Pareciam diamantes, as pedras que cercavam o caminho da porta de entrada até o portão e a estrada lá embaixo. Eu me ajoelhei ao lado delas.Cristais miúdos, topázios, ametistas, rubis.

Embaixo delas, a terra arfava feito um gato feliz. Curvei-me para ouvir a terra, mas levantei assustado com uma forma viva enorme na minha frente.Um homem, um animal, pensei – era uma árvore.

Encostei o corpo nela. Primeiro de costas, depois de frente.Circundei-a com os braços. Ela tremia, eu também. Eu abri minhas pernas,encostei meu sexo duro na sua casca áspera, depois a barriga, o peito, os ombros em arco, para melhor amoldá-la a mim. Eu encostei também o meu rosto, o topo da minha cabeça onde os cabelos começavam a fugir.

O corpo da árvore recebia meu corpo como o corpo de uma pessoa recebe o corpo de outra, quando fazem amor. Além de sua casca áspera, havia um centro macio que eu penetrava.

Tremi com mais força de encontro a ela, e fiquei todo molhado.

65

Como sempre ouvira dizer que acontece com os afogados, eu tinha medo do mar, em segundos minha vida inteira passou na frente dos meus olhos. Vou morrer, pensei, em algum próximo segundo depois destes segundos e mais alguns, não sei quantos.

Encadeadas, cronológicas, como slides ou fotogramas, alguns coloridos, outros preto-e-branco, quadros vivos – assim a minha vida passava em frente dos meus olhos, dia após dia, uma por uma de todas as cenas daquela última semana. Tudo lógico, natural, uma cena gerava outra e outra e unidas me conduziam até exatamente aquele lugar onde eu estava.

Eu estava ali, onde eu devia estar. Inteiro. Como uma gota de mercúrio.

66

Lá em cima, o céu não era uma tampa fechada sobre a terra, como quase sempre eu via, sepultado vivo. Ele era aberto e sem fim e cheio de mundos e indizível de qualquer outra forma que não fosse esta banal, porque não haveria palavras para ele, o Muito Maior que Tudo.

Galáxias, buracos negros, supernovas, anãs brancas, pulsares, quasares, constelações, asteróides, cometas, planetas, satélites, anéis, pontos de sombra e de luz. Minha cabeça girava, acompanhando o movimento determinante das estrelas sobre meus ombros que suportavam o mundo.
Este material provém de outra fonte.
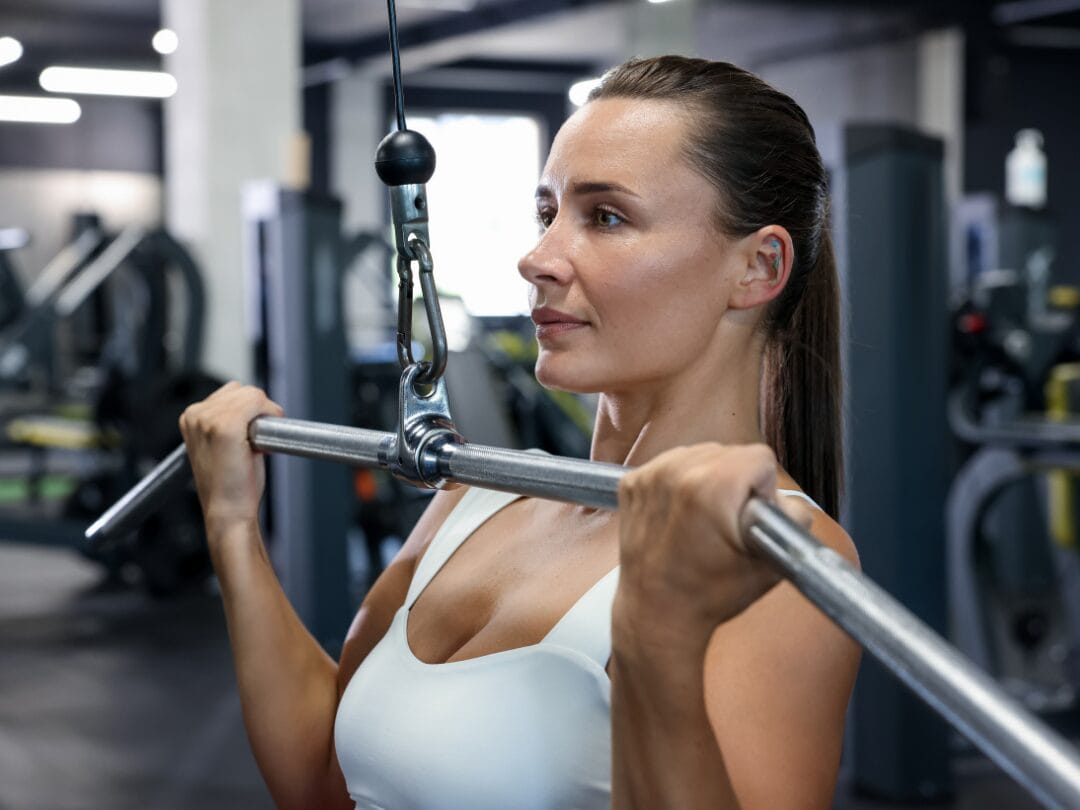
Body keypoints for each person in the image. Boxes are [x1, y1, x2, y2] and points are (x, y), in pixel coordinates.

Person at [180, 55, 860, 809]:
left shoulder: (778, 555)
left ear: (758, 267)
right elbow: (322, 783)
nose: (536, 258)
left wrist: (657, 637)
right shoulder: (480, 497)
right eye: (548, 213)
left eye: (606, 217)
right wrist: (235, 528)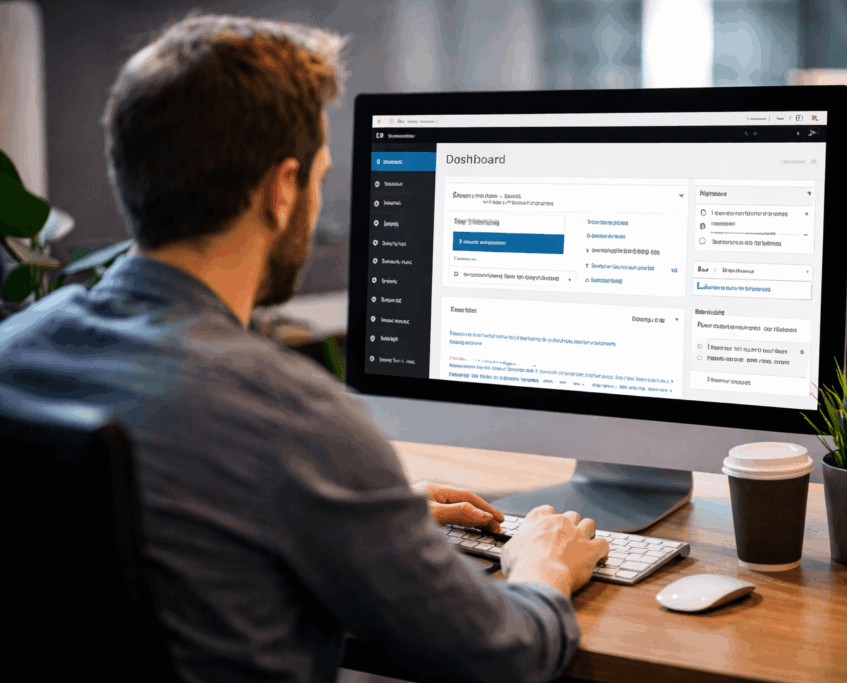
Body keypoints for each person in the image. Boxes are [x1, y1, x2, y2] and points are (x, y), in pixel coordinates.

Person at [0, 14, 608, 683]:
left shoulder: (14, 348)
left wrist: (360, 512)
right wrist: (542, 565)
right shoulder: (290, 419)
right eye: (319, 175)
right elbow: (505, 656)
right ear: (283, 188)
Tive medo de, por um segundo que fosse, continuar girando o corpo, olhando para cima, e de repente alguma coisa em mim, ou eu inteiro, saísse direto sem rumo nem volta em direção ao céu tão habitado que, qualquer ponto escuro que eu fixasse mais tempo, imediatamente se enchia também de estrelas.

Para não me perder, abri a boca e os olhos, me enchi de estrelas feito ele.